Unlicensed day-care givers are swamped with requests. They reach the maximum they can accommodate, then reluctantly turn away all others anxious to make use of their services. Some registered childcare service agencies will not permit their licensed providers to own pools. Which practise is a sound and sensible one, neatly discounting the potential for child drownings. They do, however, encourage their caregivers to 'get together' for play dates with the children in their care.
Resulting in a situation where a handful of caregivers, four for example, assemble with their charges, say four to five for each caregiver for a total of 16 to 20 children of various ages, in someone's backyard for a get-together for the caregivers, and a 'play date' for the children. If that backyard has a pool within it, then all those children are placed in a situation of potential danger.

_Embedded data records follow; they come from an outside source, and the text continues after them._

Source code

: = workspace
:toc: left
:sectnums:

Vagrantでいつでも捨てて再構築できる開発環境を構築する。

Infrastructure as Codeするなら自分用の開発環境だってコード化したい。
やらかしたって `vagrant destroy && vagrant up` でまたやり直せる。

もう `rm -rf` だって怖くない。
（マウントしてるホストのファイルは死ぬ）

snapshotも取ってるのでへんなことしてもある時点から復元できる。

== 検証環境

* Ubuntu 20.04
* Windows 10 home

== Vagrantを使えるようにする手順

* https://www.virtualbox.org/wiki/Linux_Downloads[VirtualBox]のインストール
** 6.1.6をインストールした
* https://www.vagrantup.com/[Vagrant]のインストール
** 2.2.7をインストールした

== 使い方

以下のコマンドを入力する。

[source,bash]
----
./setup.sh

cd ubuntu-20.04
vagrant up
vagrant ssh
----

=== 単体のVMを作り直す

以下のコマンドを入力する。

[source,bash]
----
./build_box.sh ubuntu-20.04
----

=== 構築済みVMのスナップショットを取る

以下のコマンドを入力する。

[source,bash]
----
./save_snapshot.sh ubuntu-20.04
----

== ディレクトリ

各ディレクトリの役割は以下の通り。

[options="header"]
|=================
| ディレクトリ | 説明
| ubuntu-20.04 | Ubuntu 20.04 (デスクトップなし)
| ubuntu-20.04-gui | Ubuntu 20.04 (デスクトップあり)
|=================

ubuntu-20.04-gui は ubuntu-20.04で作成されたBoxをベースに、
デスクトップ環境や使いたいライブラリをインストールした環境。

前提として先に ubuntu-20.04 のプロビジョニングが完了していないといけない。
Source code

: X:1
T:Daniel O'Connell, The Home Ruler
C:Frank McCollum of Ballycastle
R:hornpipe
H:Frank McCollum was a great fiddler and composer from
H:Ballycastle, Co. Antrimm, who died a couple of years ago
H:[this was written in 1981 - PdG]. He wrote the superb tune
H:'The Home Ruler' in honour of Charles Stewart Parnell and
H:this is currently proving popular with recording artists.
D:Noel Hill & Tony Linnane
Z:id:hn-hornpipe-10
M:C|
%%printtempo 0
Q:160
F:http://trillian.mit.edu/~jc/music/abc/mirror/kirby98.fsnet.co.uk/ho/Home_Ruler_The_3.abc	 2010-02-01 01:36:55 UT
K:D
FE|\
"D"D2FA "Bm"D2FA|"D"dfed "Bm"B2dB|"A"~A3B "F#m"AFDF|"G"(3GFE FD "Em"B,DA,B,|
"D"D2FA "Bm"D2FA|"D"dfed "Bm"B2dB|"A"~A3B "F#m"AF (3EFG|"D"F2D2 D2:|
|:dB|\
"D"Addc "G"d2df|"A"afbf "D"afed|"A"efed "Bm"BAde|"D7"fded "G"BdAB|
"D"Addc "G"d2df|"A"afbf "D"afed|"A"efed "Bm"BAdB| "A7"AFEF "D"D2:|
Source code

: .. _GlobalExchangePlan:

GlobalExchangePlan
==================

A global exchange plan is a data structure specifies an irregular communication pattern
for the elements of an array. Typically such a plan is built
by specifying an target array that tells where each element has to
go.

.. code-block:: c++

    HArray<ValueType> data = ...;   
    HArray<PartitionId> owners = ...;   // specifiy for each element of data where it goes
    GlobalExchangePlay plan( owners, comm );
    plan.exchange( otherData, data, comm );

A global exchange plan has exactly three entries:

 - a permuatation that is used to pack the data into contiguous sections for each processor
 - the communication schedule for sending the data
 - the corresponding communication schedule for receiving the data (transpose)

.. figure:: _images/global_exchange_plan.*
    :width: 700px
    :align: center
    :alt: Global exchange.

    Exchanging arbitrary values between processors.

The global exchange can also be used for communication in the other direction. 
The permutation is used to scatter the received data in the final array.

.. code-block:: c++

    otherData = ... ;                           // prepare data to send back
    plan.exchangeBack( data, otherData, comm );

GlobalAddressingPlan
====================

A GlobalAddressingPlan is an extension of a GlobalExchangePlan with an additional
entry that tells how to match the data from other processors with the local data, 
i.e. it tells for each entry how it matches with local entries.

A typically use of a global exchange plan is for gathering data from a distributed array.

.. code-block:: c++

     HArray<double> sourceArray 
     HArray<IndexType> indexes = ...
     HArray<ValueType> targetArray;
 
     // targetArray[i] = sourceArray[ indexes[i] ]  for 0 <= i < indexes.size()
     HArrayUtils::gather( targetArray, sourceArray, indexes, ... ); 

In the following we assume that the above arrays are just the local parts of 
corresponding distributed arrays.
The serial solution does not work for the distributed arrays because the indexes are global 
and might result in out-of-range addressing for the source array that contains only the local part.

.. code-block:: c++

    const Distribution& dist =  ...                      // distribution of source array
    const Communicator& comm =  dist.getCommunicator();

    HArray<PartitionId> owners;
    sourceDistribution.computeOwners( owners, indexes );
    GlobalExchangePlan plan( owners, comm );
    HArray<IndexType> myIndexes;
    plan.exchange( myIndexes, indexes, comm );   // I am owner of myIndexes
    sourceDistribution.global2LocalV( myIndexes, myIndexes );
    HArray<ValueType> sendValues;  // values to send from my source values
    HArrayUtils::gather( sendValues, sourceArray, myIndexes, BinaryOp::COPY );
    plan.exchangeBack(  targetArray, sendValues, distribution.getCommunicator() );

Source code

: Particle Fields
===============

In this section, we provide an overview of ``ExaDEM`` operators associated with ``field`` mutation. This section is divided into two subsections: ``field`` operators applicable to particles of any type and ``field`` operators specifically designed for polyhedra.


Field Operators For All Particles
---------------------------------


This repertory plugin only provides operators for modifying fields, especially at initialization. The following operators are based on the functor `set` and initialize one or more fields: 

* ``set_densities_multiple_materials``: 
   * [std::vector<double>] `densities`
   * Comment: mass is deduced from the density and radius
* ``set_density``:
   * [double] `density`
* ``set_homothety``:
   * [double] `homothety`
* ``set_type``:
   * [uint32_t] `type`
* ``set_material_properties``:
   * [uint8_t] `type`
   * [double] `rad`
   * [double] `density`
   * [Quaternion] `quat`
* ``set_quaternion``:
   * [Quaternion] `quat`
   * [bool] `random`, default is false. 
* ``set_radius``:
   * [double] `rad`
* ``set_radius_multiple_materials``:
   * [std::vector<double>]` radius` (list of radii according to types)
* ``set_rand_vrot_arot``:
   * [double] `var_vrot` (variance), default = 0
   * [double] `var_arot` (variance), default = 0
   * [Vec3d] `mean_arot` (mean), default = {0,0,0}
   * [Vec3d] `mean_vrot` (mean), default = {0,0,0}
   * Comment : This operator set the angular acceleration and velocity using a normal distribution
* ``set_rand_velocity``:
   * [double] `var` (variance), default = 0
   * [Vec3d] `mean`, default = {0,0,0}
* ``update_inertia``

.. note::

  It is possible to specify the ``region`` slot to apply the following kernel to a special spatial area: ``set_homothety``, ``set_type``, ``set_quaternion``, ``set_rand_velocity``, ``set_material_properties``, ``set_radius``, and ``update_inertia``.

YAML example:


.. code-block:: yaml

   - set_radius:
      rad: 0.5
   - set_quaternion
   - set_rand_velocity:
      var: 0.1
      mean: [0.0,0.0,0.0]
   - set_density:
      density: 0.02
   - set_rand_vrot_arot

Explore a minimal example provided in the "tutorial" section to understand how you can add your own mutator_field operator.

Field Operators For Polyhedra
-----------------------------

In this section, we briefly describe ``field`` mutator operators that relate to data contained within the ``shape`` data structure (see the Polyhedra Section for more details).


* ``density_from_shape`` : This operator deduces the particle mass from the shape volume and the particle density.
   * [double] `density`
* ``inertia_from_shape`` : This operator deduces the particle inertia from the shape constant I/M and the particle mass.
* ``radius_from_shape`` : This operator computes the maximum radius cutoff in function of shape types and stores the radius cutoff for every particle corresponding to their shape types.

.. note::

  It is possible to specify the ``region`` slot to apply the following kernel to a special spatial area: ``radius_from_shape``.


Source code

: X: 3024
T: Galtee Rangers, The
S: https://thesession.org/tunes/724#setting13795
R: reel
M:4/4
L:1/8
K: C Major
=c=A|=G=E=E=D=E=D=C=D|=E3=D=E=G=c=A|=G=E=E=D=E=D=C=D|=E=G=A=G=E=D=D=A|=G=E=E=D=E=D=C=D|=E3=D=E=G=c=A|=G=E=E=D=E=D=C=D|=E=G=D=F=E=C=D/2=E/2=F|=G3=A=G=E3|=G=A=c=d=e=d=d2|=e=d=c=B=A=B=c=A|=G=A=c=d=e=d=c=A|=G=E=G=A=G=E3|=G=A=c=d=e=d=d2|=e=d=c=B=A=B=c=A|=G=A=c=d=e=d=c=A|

Which is precisely what occurred at a home on Rougemount Crescent in Orleans, when a two-year-old child drowned while all those caregivers were present, discussing what women will discuss when they're together, while children play together. Despite the death of the young child, one of the mothers of one of the youngsters in the care of the woman in whose backyard the pool is installed, swears by her trust in the capability of her child's care-giver.
A care-giver who enjoys an excellent reputation in the neighbourhood, whose services are zealously sought after, and who, unfortunately, has her child-roster full at the moment, and has been turning away enquiries from other parents anxious to find minders for their children so they may be free to do as they will.